Sinopse: Gaspar é o filho que o pai tenta, em uma cruzada solitária, resguardar do destino que lhe é designado. A mãe do garoto morreu em circunstâncias obscuras, em um suposto acidente. Ele, assim como o pai, recebeu o chamado para ser médium em uma sociedade secreta, a Ordem, que se relaciona com a Escuridão em busca de vida eterna, sacrificando o presente em rituais atrozes. Para tais rituais, é imprescindível a presença de um médium, mas o destino desses detentores de poderes especiais é cruel, já que o desgaste físico e mental é rápido e implacável. As origens da Ordem, comandada pela família da mãe de Gaspar, remontam a séculos, quando o conhecimento da Escuridão foi trazido da África para a Inglaterra e dali se estendeu à Argentina.
No mês de maio/21 recebi da minha assinatura da intrínsecos o livro de realismo fantástico Nossa Parte de Noite da escritora da escritora argentina Mariana Enriquez, título que ganhou o Premio Herralde, premiação importantíssima para a literatura em língua espanhola.
Juan é um homem bonito, sua aparência que atrai olhares esconde a sua fragilidade cardíaca e o seu dom em ser o oráculo da escuridão. O dom, que parece mais uma maldição, o fez ser afastado da sua família de origem ainda criança, quando o cirurgião cardíaco Dr. Bradford, que pertence a uma ordem muito antiga, o identificou como médium, induzindo aos seus pais entregar o então menino Juan para ele.
Outros meninos teriam também esse sono tão superficial, tão alerta?

Tarefa:
Responda às perguntas seguintes com base no trecho sobre o livro Nossa Parte de Noite.
1. Qual prêmio o livro ganhou?
2. Quem identificou Juan como médium quando ele ainda era criança?
3. Segundo a sinopse, de onde e para onde foi trazido o conhecimento da Escuridão antes de chegar à Argentina?
O material a seguir provém de outra fonte.

Entradas listadas:
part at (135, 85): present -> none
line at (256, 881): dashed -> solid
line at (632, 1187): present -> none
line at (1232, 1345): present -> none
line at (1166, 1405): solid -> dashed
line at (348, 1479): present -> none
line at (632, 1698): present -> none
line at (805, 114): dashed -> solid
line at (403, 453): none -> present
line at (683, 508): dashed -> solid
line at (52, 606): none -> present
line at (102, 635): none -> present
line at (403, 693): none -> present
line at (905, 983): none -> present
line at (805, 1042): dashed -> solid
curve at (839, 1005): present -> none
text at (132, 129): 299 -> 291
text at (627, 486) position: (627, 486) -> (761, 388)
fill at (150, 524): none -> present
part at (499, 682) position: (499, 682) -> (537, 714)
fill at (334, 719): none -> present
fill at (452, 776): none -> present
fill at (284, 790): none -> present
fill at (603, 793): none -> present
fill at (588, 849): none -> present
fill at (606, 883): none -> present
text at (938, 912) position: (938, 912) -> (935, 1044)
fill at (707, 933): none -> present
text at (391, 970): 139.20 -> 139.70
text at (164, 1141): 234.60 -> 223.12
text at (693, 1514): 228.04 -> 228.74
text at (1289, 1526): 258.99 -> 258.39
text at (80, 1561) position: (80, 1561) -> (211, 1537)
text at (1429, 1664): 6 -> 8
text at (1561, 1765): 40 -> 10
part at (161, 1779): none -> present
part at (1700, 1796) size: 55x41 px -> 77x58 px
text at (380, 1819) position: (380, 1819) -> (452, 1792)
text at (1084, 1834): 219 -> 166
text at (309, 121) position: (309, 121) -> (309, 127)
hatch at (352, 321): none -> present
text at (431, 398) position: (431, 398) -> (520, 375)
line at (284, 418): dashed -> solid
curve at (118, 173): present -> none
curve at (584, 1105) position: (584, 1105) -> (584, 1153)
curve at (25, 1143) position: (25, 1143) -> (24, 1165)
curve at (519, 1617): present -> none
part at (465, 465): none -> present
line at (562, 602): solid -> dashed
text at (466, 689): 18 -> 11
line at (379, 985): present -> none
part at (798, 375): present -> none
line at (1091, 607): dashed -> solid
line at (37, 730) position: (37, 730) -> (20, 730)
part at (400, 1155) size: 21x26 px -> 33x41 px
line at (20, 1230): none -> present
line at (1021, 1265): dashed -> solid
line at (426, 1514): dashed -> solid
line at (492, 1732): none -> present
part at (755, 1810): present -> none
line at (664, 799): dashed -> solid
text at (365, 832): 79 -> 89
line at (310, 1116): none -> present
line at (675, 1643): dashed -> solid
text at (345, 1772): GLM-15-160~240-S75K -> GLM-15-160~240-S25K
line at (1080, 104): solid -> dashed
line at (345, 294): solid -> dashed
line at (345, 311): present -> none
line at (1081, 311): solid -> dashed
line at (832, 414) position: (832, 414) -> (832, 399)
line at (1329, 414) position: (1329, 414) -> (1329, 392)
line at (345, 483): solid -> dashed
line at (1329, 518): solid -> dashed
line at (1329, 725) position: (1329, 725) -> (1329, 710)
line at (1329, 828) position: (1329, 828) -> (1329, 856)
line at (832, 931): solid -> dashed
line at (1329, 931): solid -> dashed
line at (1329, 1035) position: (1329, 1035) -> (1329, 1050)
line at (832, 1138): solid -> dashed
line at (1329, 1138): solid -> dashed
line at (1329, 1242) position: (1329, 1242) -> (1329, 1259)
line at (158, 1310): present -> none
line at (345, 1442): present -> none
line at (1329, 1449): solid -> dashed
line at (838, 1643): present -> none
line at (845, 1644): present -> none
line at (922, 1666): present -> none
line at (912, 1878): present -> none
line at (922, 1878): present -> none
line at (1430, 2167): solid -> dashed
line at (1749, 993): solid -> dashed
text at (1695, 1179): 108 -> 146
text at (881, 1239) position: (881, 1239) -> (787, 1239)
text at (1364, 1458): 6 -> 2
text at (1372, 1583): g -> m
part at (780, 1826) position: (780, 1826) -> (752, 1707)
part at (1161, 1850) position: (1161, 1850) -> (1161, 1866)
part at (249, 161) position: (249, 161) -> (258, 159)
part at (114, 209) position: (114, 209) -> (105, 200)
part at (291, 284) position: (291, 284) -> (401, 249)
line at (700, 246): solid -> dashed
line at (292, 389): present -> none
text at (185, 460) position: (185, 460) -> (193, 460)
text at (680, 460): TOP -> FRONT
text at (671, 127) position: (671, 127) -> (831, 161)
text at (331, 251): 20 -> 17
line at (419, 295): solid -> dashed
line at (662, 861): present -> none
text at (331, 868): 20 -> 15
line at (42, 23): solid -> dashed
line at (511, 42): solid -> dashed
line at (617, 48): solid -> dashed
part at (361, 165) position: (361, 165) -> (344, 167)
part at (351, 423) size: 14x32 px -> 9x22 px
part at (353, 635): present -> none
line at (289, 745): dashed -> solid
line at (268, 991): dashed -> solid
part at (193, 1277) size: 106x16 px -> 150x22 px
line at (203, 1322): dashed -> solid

Resposta:
1. O Premio Herralde.
2. O cirurgião cardíaco Dr. Bradford.
3. Foi trazido da África para a Inglaterra.